O coração de Vasco muda de lugar e vai bater dentro da cabeça e a raiva cresce em sua alma. O desgraçado do reverendo havia engravidado sua esposa? Ou ela já estaria grávida quando fora raptada pelo maldito? Ele sente a mão de Yasemine apertar a sua, pedindo controle. E é do contato com a filha que Vasco consegue retirar forças e segurar o desejo de gritar e chorar.

Nenhuma resposta dos rebeldes. Nenhuma reação do belo homem de olhos celestes. Ele permanece impávido e apenas observa os visitantes afastarem-se em seus cavalos escuros. E assim permanece até encontrar-se totalmente sozinho, em seu quarto.

Ali, Vasco desaba num choro sentido e doloroso. Seu peito estava rasgado e poderia sentir o cheiro do sangue que escorria de seu coração que se derretia.

Zelena abre a porta do quarto e entra ali, sem cerimônias. Aproxima-se da cama e senta-se ao lado do homem que aprendera facilmente a amar. Toca-lhe as costas e em poucos segundos, vê seus braços ficarem cheios pelo corpo dele. Acaricia suas costas e seus cabelos, enquanto ele chora, chora e chora.

- Você ouviu o que Alda falou sobre a dicotomização da alma de minha irmã. Quem está no castelo não é a sua Regina.

— Eu...sei disso...- ele se empertiga e enxuga os olhos com a manga da blusa. – Já desconfiávamos de uma gravidez, antes do acidente de carro. Caso o corpo esteja mesmo carregando uma criança, foi concebida comigo.

— Isso deveria deixá-lo feliz, meu amor.

— Regina ficaria imensamente feliz, mas a Rainha Má tentará ceifá-lo da vida...demorei tanto tempo na dedicação ao salvamento das vidas de aldeões e negligenciei meu próprio filho!

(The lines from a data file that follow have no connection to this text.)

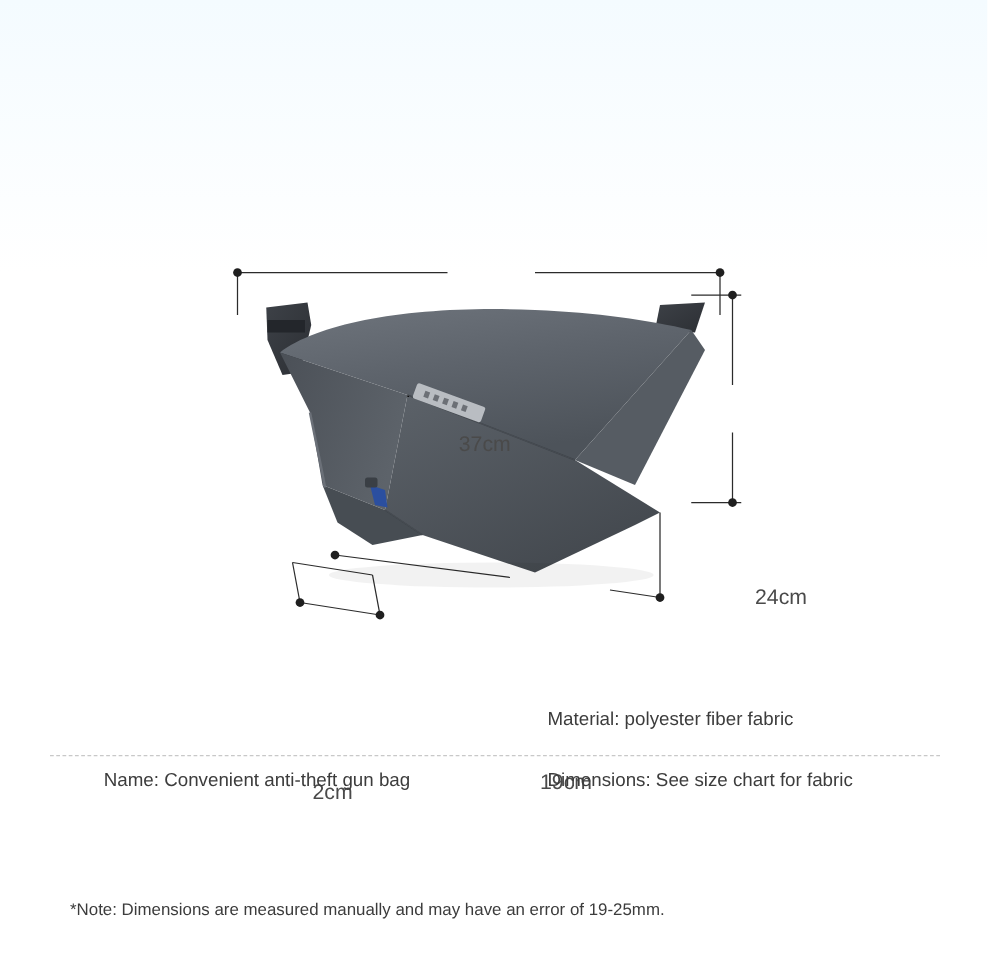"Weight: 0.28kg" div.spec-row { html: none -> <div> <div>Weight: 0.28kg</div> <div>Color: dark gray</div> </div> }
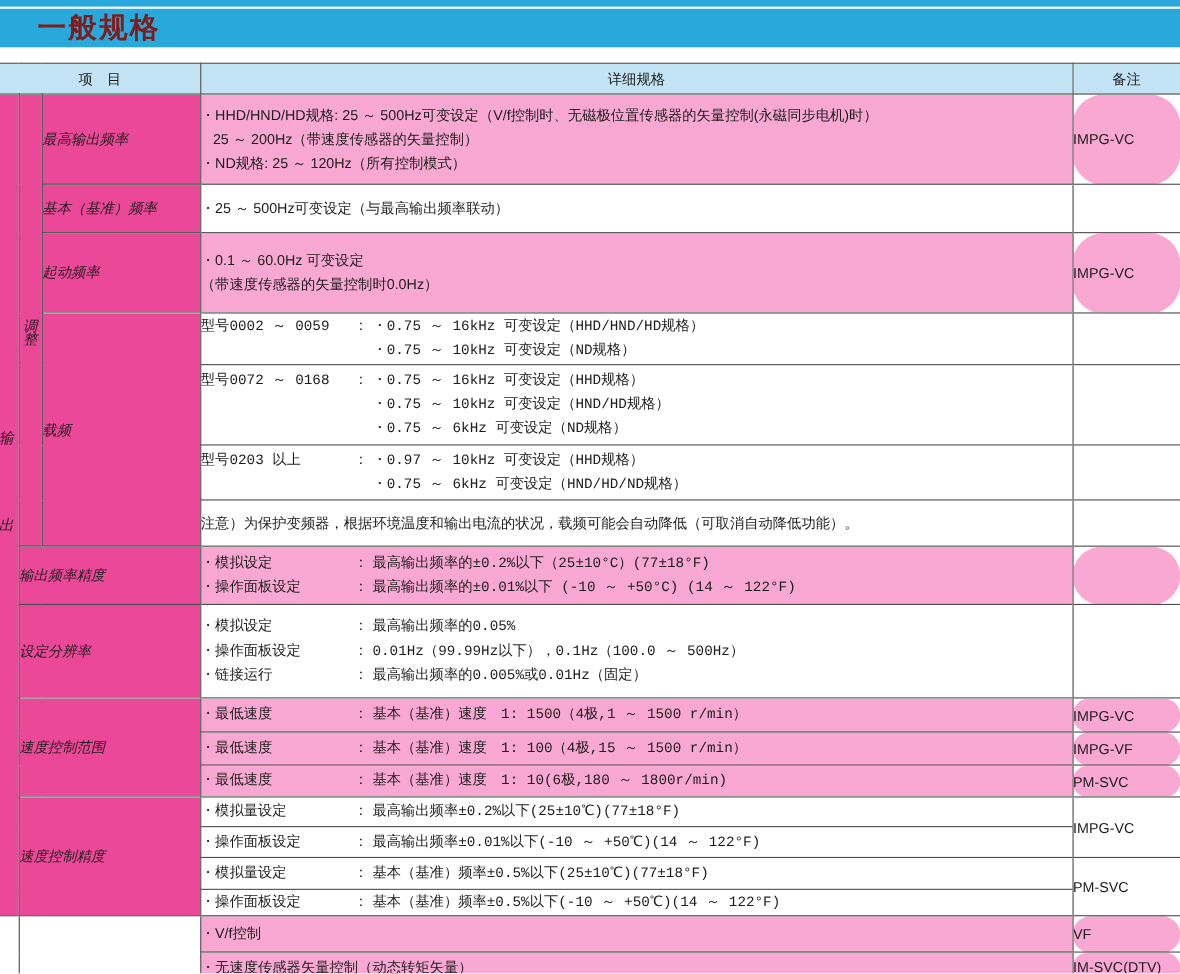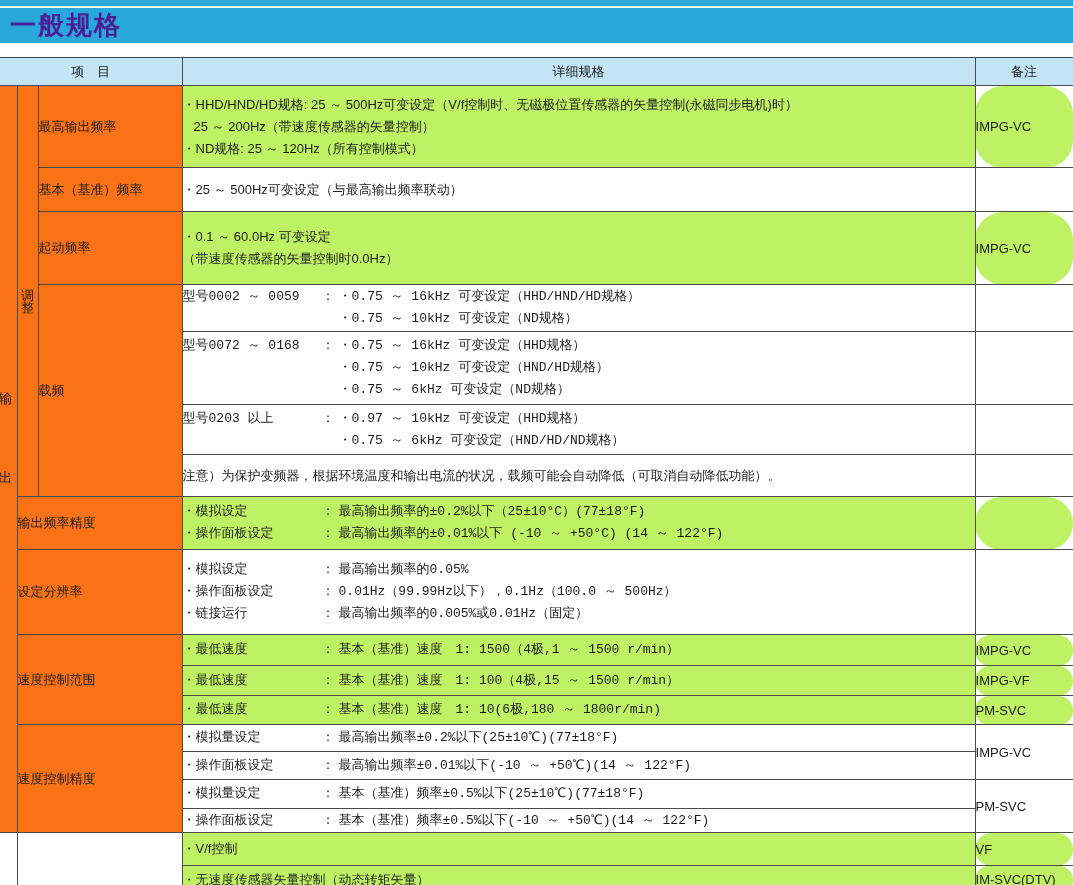"一般规格" .titlebar .t { color: #4c1d95 -> #7f1d1d; margin-left: none -> 24px }
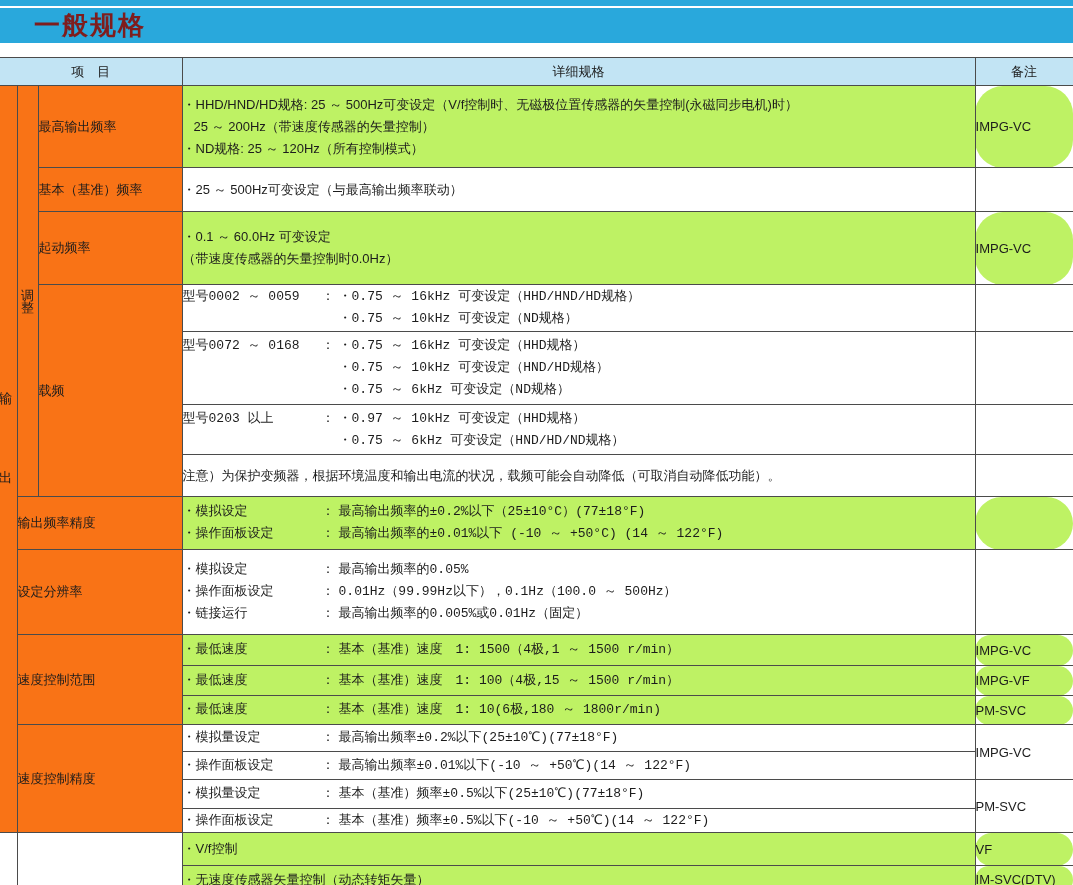"・HHD/HND/HD规格: 25 ～" .gray { background: #bef264 -> #f9a8d4 }
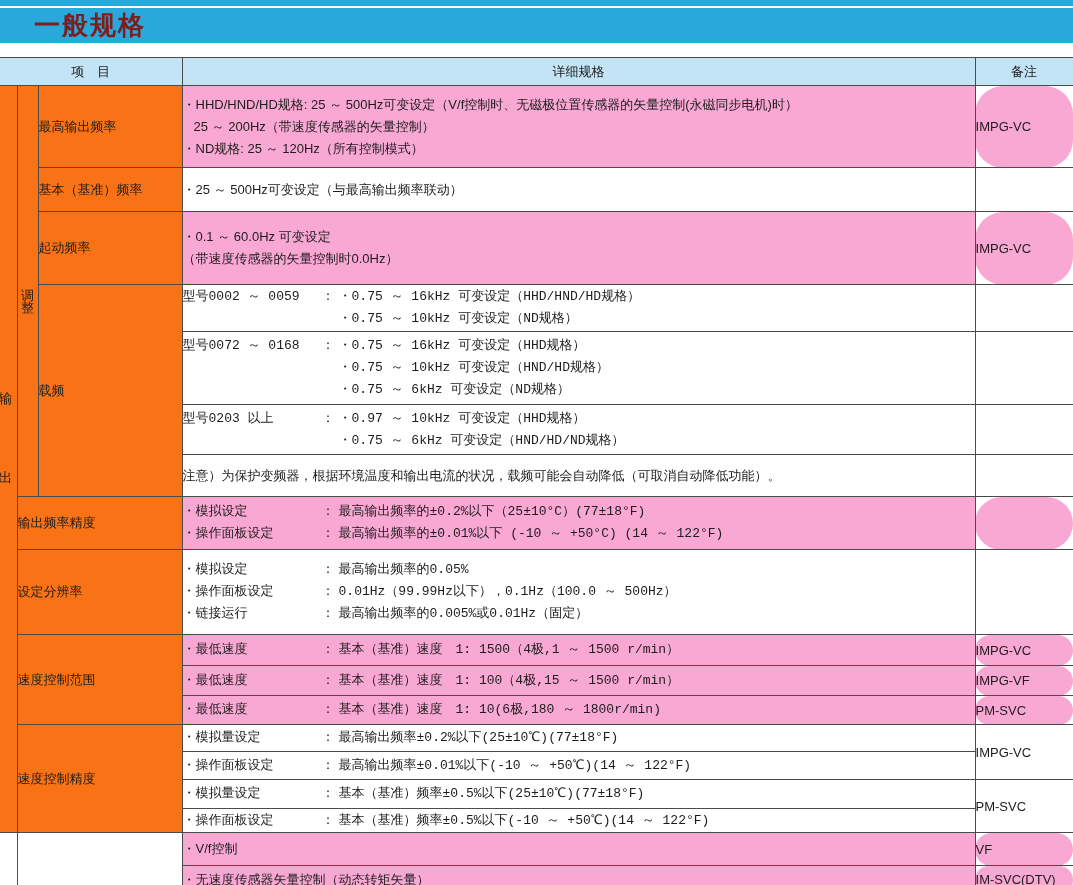"最高输出频率" .pink { background: #f97316 -> #ec4899; font-style: none -> italic }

Acariciando o rosto molhado do homem, Zelena sorri e beija-lhe os cílios demoradamente.

— Mande um mensageiro ao Reverendo e diga que o faremos a reunião na próxima lua cheia. – Zelena segura firmemente aquele rosto bonito em suas mãos. – Marcaremos num ponto neutro e eu estarei sempre ao seu lado, lá.

— Zelena...

— Vasco, não decidi lutar pelo meu reino ou pelos aldeões. Caso eu percebesse que iria sucumbir, levaria meu filho para longe e viveríamos bem onde quer que fossemos. Aceitei lutar por você, para proteger você, e por amar você. – ela se levanta e caminha para a porta. Volta-se e olha o homem. – Estive pesquisando sobre esse crime que o Reverendo cometeu contra Regina e descobri que depois de abrir a caixa citada por Alda...o ciclo somente estará completo, caso haja um ato de incondicional amor.

— Ato de incondicional amor? Mas que tipo de amor? E ato a favor de quem? Meu em favor de Regina? Ou dela para mim?

— Não saberia especificar, meu amado. Mas no ato de abertura da caixa, enquanto a luta estiver sendo travada, este ato de amor precisa ser efetuado. Acredito que a situação deverá explicar do que se trata.